Documentation
Capacity Guide
Reference tables for steganography capacity across common image sizes and embedding densities.
Capacity Guide
Understanding how much data you can hide in an image depends on three factors: the image resolution (dimensions), the number of color channels, and the embedding density (bits per element).
Embedding Density explained
Embedding density is measured in bits per element (bpe).
- In LSB, you might use a higher density because the changes are simple.
- In HILL or S-UNIWARD, we typically cap the density at 0.05 bpe (5%) to ensure the modifications remain undetectable by modern steganalysis.
Common Capacity Tables (RGB Images)
The table below shows the maximum usable payload size for standard 24-bit RGB images (3 channels) at various safety levels.

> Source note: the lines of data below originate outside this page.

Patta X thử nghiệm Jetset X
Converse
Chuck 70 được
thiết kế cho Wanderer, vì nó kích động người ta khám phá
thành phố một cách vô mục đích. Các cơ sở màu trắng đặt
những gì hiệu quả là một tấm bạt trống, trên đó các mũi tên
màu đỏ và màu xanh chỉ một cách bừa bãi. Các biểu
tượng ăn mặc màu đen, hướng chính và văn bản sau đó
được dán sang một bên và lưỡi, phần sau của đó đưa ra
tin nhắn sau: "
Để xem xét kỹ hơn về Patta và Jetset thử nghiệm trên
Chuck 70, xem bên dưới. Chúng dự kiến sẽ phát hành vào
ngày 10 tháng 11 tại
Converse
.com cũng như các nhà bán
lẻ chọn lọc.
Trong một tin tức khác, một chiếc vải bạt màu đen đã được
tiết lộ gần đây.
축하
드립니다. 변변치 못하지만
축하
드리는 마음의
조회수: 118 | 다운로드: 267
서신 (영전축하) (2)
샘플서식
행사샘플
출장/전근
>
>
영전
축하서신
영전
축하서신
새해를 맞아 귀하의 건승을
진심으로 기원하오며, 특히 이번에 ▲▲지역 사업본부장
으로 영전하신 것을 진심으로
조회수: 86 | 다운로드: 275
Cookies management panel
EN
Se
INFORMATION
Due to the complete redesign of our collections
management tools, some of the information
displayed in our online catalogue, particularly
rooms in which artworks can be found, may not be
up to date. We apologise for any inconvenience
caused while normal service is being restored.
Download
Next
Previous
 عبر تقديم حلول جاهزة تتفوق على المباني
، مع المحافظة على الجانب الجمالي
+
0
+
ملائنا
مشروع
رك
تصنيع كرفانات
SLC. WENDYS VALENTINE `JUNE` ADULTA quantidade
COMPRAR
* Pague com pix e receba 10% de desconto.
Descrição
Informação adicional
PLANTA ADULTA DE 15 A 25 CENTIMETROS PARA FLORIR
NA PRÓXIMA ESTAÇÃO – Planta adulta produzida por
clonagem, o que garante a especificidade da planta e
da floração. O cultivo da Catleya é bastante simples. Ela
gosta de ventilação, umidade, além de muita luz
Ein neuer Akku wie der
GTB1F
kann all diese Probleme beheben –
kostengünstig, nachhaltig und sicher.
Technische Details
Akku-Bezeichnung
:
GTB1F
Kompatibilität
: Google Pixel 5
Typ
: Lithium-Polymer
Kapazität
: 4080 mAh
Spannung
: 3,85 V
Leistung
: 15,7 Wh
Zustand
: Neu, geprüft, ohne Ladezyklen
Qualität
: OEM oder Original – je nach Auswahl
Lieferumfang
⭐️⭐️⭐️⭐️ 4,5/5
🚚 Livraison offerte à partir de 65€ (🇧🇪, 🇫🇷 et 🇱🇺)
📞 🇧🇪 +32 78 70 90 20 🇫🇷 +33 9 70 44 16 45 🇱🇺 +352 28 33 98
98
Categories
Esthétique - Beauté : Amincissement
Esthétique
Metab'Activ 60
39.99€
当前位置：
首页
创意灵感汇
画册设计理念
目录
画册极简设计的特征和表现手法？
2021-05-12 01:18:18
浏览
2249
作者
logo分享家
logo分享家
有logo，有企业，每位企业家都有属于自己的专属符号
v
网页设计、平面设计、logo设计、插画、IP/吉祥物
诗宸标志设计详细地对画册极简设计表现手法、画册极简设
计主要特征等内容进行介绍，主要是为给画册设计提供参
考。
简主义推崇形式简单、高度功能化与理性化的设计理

| Dimensions | Total Pixels | 0.01 bpe (Ultra Stealth) | 0.03 bpe (Balanced) | 0.05 bpe (Safety Cap) |
|---|---|---|---|---|
| 640x480 | 307,200 | 1.1 KiB | 3.3 KiB | 5.6 KiB |
| 1280x720 (HD) | 921,600 | 3.3 KiB | 10.1 KiB | 16.8 KiB |
| 1920x1080 (FHD) | 2,073,600 | 7.5 KiB | 22.7 KiB | 37.9 KiB |
| 2560x1440 (QHD) | 3,686,400 | 13.4 KiB | 40.4 KiB | 67.4 KiB |
| 3840x2160 (4K) | 8,294,400 | 30.3 KiB | 91.1 KiB | 151.8 KiB |
The Math Behind the Limits
For a standard spatial image (PNG), the capacity is calculated as follows:
- Calculate total elements:
Width * Height * Channels(e.g., 3 for RGB). - Apply density: Multiply by the target
bpe(e.g., 0.05). - Subtract overhead: HideMyByte subtracts ~36 bytes for encryption headers (Salt, IV) and aligns data to 16-byte blocks for security.
Important Constraints
- JPEG Capacity: Unlike PNG, JPEG capacity is content-dependent. It depends on the number of non-zero coefficients after compression. Busy, textured images can hold significantly more data than smooth, flat images.
- Payload Compression: We recommend compressing your payload (e.g., as a
.zipor.gz) before embedding to maximize the usable space. - Stealth Trade-off: As you push past 0.05 bpe, the statistical "noise" introduced by the embedding becomes increasingly detectable by automated steganalysis tools.